Question

"A company has a policy of retiring company cars; this policy looks at number of miles driven, purpose of trips, style of car and other features. The distribution of the number of months in service for the fleet of cars is bell-shaped and has a mean of 65 months and a standard deviation of 6 months. Using the empirical rule (as presented in the book), what is the approximate percentage of cars that remain in service between 47 and 59 months

Answer 1

Answer:

83.85%

Step-by-step explanation:

Given that:

Mean (μ) = 65 months, Standard deviation (σ) = 6 months.

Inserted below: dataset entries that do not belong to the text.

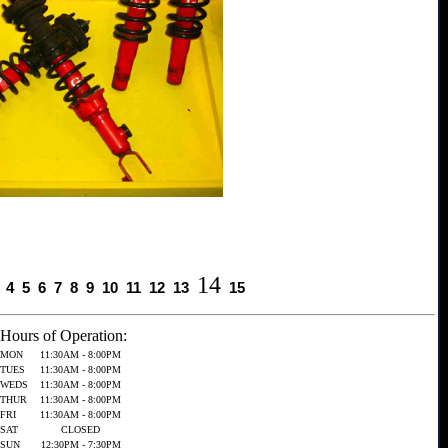
14
4
5
6
7
8
9
10
11
12
13
15
Hours of Operation:
MON
11:30AM - 8:00PM
TUES
11:30AM - 8:00PM
WEDS
11:30AM - 8:00PM
THUR
11:30AM - 8:00PM
FRI
11:30AM - 8:00PM
SAT
CLOSED
SUN
12:30PM - 7:30PM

The empirical rule states that about 68% of the data falls within one standard deviation (μ ± σ), 95% of the data falls within two standard deviation (μ ± 2σ) and 99.7% of the data falls within three standard deviation (μ ± 3σ).

For the question above:

68% of the data falls within one standard deviation (μ ± σ) = (65 ± 6) = (59, 71) i.e between 59 months and 71 months

95% of the data falls within one standard deviation (μ ± 2σ) = (65 ± 12) = (53, 77) i.e between 53 months and 77 months

99.7% of the data falls within one standard deviation (μ ± 3σ) = (65 ± 18) = (47, 83) i.e between 47 months and 83 months

The percentage of cars that remain in service between 47 and 59 months = (68% ÷ 2) + (99.7% ÷ 2) = 34% + 49.85 = 83.85%